▶ **Work order**
Beginning with the line of the entries below that holds "right shoulder: (157, 559)" and ending with the line that holds "right elbow: (689, 699)", transcribe each line exactly as written. Pictures stay out.

▶ **Data listing**
##########
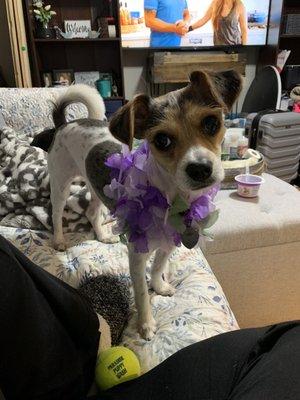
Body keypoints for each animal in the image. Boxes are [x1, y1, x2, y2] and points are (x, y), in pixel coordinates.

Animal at [45, 70, 241, 340]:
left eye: (211, 123)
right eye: (162, 140)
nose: (200, 169)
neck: (171, 197)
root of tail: (66, 123)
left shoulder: (170, 241)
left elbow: (158, 267)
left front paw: (159, 286)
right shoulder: (136, 256)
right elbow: (140, 294)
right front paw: (146, 324)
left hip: (97, 187)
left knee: (93, 212)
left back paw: (103, 235)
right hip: (61, 183)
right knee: (56, 214)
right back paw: (59, 240)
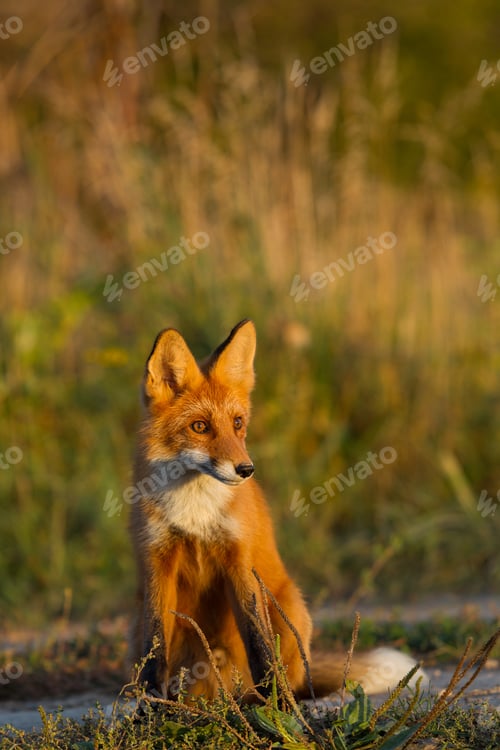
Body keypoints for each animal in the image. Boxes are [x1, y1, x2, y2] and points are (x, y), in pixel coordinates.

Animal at [129, 319, 426, 701]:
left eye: (237, 423)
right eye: (199, 427)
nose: (246, 470)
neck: (194, 510)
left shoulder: (239, 558)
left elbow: (258, 640)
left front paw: (277, 705)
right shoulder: (157, 559)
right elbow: (154, 648)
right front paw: (150, 703)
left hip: (291, 607)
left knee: (294, 678)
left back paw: (268, 697)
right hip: (136, 624)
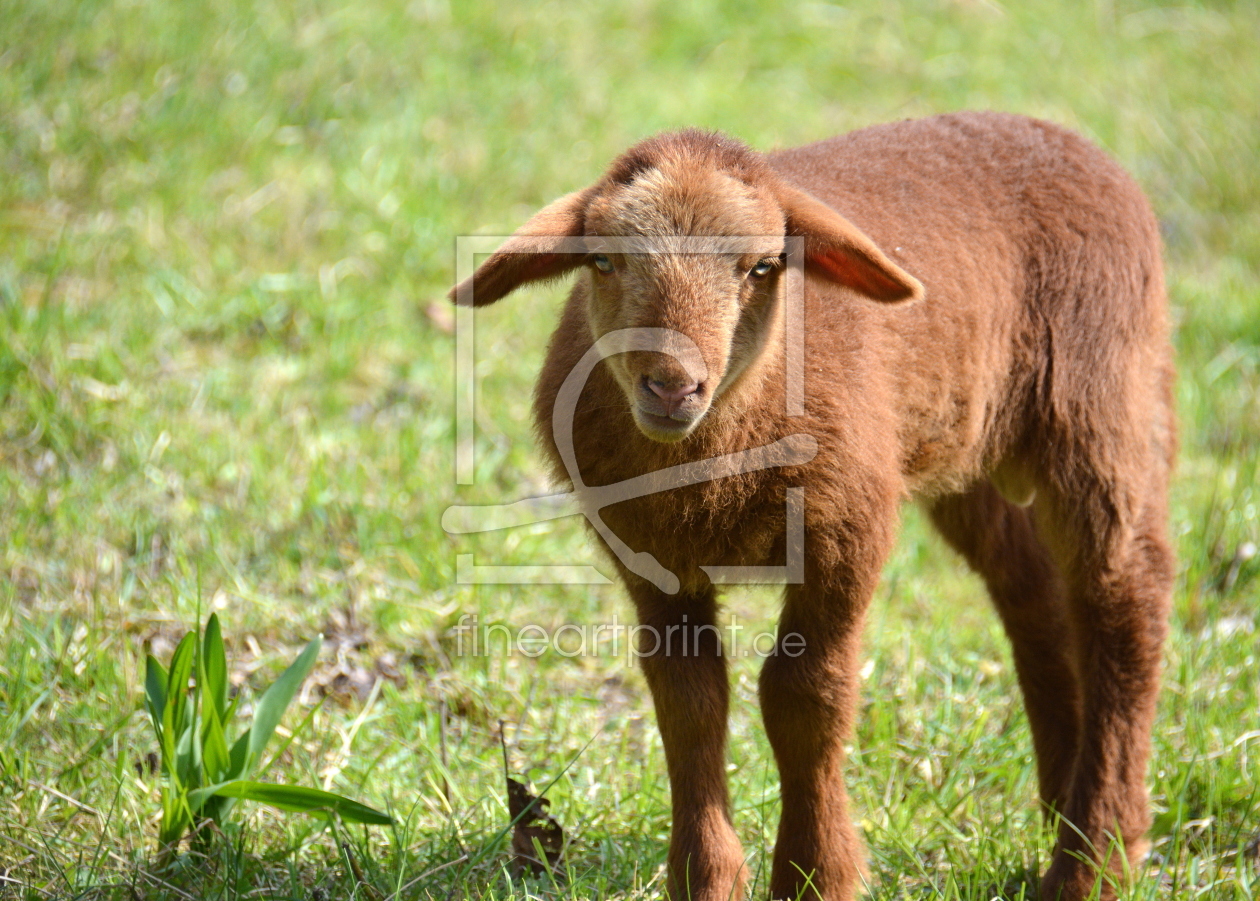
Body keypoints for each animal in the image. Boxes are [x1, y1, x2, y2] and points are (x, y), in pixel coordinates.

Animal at [451, 112, 1169, 901]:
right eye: (604, 262)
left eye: (763, 268)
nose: (672, 386)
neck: (716, 460)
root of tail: (1057, 131)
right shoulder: (651, 558)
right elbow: (689, 699)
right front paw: (706, 877)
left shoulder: (845, 530)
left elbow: (805, 696)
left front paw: (813, 872)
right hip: (971, 448)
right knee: (1035, 593)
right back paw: (1060, 805)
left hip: (1102, 398)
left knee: (1123, 599)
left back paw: (1095, 857)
##########
▶ **Answer to the problem**
right shoulder: (157, 559)
right elbow: (154, 648)
right front paw: (150, 703)
left hip: (291, 607)
left knee: (294, 678)
left back paw: (268, 697)
right hip: (136, 624)
Body keypoints for each animal in the image. Boxes are [x1, y1, x2, y2] and points are (x, y), in pixel coordinates.

Animal at [451, 112, 1169, 901]:
right eye: (604, 262)
left eye: (763, 268)
nose: (672, 386)
neck: (716, 460)
root of tail: (1057, 131)
right shoulder: (651, 558)
right elbow: (689, 699)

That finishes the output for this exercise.